### TASK TO CARRY OUT
The result should be the lines from the one holding "of reality beyond" to the final line of the records, retyped exactly.

[Source data]
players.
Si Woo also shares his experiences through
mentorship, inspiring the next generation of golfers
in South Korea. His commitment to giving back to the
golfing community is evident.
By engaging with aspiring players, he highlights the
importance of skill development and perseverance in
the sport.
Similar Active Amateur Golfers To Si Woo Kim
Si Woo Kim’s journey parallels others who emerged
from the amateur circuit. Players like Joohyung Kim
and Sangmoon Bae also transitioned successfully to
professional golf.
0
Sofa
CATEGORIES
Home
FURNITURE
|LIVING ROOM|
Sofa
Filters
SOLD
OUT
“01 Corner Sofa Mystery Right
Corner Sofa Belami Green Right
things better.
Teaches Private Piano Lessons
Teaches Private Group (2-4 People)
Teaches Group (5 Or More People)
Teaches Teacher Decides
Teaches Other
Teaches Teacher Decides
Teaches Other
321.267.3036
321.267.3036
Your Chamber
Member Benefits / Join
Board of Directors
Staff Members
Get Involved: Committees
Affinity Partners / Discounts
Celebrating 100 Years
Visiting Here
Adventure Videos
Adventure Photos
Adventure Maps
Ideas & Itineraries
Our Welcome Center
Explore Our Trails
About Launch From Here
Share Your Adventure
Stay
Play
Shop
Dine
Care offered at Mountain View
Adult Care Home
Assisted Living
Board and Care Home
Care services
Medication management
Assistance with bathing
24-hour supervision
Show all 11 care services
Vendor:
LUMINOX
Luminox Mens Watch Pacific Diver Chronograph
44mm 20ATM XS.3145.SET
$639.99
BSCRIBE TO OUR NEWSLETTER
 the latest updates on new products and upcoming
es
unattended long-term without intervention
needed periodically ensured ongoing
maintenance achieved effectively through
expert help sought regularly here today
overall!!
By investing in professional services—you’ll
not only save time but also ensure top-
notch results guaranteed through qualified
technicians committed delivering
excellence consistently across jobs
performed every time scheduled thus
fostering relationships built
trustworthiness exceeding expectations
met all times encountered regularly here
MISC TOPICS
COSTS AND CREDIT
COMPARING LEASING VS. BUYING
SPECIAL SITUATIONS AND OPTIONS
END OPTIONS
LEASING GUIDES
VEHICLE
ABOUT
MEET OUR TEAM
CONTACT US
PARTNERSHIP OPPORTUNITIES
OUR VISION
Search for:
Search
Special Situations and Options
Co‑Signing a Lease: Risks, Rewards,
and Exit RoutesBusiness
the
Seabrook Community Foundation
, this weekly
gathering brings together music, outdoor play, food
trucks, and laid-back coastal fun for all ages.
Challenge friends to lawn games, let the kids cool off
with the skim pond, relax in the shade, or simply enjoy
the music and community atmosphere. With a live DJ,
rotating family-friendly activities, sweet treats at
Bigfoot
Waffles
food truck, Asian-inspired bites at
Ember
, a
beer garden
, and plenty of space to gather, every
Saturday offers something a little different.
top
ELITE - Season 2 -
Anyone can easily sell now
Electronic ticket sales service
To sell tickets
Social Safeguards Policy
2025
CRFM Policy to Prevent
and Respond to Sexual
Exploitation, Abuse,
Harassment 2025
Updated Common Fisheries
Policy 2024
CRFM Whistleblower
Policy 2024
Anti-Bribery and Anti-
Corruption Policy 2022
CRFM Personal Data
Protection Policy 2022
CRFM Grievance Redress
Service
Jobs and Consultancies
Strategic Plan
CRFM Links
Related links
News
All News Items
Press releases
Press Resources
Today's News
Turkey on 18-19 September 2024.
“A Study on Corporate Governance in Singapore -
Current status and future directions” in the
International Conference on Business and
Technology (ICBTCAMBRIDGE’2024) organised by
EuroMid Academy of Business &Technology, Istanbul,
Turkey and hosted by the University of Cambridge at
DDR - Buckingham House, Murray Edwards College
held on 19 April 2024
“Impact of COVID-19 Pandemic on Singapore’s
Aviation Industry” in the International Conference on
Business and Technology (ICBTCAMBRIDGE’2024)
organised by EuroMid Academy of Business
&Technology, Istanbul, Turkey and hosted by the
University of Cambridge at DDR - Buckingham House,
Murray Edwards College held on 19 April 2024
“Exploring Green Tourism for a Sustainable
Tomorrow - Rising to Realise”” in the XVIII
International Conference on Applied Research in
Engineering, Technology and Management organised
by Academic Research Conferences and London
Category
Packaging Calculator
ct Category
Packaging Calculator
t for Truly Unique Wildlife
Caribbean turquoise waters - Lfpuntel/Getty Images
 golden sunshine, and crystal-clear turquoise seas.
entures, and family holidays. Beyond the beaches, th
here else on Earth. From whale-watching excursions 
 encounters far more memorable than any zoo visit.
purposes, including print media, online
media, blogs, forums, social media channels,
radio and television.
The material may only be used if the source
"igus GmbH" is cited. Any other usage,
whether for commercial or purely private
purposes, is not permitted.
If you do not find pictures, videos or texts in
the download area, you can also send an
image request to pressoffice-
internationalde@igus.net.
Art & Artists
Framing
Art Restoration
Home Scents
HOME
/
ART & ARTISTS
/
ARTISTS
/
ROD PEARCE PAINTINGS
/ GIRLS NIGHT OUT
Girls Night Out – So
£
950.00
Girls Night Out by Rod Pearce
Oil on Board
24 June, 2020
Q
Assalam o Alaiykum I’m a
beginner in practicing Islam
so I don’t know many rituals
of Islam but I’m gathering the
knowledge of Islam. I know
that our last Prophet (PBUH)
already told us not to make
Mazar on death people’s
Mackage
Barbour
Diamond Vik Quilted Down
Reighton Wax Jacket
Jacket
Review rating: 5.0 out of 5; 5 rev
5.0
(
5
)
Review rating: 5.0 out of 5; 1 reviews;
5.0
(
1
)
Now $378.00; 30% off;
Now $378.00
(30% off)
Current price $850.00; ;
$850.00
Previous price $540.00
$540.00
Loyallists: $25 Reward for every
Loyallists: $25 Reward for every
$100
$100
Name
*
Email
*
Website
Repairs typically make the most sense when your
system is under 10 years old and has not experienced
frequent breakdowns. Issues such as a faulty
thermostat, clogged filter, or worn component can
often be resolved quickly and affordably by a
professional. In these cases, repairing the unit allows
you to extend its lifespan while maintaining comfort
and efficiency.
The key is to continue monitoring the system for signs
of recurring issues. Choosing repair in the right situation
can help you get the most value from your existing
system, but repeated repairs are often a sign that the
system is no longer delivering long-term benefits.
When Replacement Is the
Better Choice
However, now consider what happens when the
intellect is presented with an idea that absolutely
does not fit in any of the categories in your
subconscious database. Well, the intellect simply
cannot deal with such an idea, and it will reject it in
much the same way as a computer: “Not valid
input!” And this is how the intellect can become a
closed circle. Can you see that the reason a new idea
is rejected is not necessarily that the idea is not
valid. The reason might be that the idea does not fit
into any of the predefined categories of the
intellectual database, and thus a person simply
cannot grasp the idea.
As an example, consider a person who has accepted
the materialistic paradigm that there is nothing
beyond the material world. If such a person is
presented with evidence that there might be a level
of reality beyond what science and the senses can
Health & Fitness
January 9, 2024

### REPLY TO THE EXERCISE
of reality beyond what science and the senses can
Health & Fitness
January 9, 2024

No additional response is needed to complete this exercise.